Junto a Fifa, o governo argumentou que, por ser uma locação, quanto mais cedo se montasse os assentos móveis, mais caro seria o custo do equipamento. “Nós só vamos necessitar da Arena das Dunas com sua plenitude para receber o público durante a Copa do Mundo. Então não existiriam motivos para acelerar esse processo. Só serviria para aumentar os gastos do governo”, concluiu o titular da Secopa/RN.

Menor custo por assento entre vários estádios

O estádio Arena das Dunas registrou o menor “custo por acento” entre os 12 estádios da Copa do Mundo de 2014 no Brasil. O indicador é uma fórmula utilizada pelas construtoras para avaliar o custo de cada obra em relação a capacidade de público projetada e que vem sendo aplicada a vários estádios do mundo. Na Arena das Dunas essa relação é de R$ 9,5 mil/cadeira. Na Arena Corinthians (SP), o custo é de R$ 17,1 mil/cadeira.

A conta é feita tomando como base o preço do estádio pela capacidade de público que poderá receber. No caso de Natal são R$ 400 milhões investidos para 42 mil lugares durante a disputa da Copa do Mundo. Em São Paulo, são R$ 820 milhões para a construção de 48 mil lugares. A arquibancada removível, com 20 mil cadeiras, está orçada em R$ 35 milhões e será descartada após a competição. Isso também ocorrerá na capital do Rio Grande do Norte onde 10 mil cadeiras serão removidas.

Em comparação com outras arenas no Mundo, onde o padrão FIFA foi exigido pois fariam parte de jogos de Copa, a situação da  Arena das Dunas também é confortável. A Allianz Arena, na Alemanha, em Munique, inaugurada 12 meses antes da Copa 2006, custou R$ 918 milhões, com cada um dos 66 mil lugares a R$ 13,9 mil.
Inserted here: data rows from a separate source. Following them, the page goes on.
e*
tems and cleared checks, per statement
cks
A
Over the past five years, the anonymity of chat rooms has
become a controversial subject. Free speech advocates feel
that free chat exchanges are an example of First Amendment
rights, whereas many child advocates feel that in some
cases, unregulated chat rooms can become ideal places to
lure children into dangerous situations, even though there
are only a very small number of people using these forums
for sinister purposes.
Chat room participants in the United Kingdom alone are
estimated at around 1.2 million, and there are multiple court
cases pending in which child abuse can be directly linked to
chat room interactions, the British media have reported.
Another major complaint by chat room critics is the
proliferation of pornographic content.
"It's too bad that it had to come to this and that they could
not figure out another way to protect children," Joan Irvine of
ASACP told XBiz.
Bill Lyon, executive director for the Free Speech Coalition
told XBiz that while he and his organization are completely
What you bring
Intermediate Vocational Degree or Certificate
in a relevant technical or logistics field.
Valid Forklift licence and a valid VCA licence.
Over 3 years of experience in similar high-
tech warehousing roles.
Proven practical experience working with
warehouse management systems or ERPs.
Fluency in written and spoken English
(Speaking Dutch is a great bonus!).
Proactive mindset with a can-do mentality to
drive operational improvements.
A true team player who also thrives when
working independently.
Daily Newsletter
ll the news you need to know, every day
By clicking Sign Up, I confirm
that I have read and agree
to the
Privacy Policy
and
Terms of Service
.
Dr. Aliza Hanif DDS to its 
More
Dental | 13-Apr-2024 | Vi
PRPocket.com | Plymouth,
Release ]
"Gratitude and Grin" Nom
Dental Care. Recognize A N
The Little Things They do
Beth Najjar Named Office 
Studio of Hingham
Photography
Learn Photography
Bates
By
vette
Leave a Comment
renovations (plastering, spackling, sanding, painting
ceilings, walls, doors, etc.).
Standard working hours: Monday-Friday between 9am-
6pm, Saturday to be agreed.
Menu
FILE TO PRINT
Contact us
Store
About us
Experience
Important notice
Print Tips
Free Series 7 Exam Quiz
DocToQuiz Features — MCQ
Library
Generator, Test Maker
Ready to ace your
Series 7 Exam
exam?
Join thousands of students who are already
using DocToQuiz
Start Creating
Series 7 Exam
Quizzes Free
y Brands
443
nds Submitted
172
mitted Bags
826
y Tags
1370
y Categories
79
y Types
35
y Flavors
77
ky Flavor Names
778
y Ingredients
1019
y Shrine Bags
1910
Já o gasto com a construção do Stade de France, erguido especialmente para o Mundial de 1998, chegou a R$ 900 milhões (R$ 11,1 mil por cada um das 81 cadeiras).

A arena potiguar ocupa um patamar parecido com o Soccer City (África do Sul). No estádio sul-africano, cuja capacidade é de 94 mil lugares, cada assento saiu por R$ 8,9 mil - o preço final foi de R$ 840 millhões. Entre todos os estádios utilizados nos últimos mundiais o que aparece com o melhor custo/cadeira instalada é o de Sang-am. Na Coreia do Sul, cada cadeira custou apenas R$ 5,9 mil. A arena sul-coreana oferece 67 mil lugares e teve o mesmo investimento que a arena natalense: R$ 400 milhões.

O Ninho de Pássaro, em Pequim, e o Olímpico de Berlim também tem custo/cadeira parecidos. Orçado em R$ 1 bilhão, o estádio chinês tem 91 mil lugares, com custo de R$ 10,9 mil cada. O valor é igual ao do palco da final do Mundial 2006, cuja reforma custou R$ 850 milhões (para 77 mil cadeiras).

No caso de novos estádios como o do Palmeiras e do Grêmio, que não possuem exigências FIFA por não abrigarem jogos oficiais da Copa,  o preço por assento é menor. A Arena Palestra, orçada em R$ 330 milhões, terá 45 mil lugares. Cada cadeira custará R$ 7,3 mil. Inaugurado em 2013, o estádio gremista custou R$ 475 milhões: R$ 7,9 mil por cada um dos 60 mil assentos.

Entre os estádios brasileiros para a Copa deste ano, o Mané Garrincha (Brasília) tem o maior custo: R$ 14,3 mil/cadeira. Em seguida, vem a Fonte Nova, Arena da Amazônia e Arena Pantanal (R$ 11,8 mil). Mineirão e Maracanã estão na média brasileira: R$ 10,7 mil. Castelão, Arena das Dunas, Beira-Rio e Arena da Baixada possuem custos parecidos.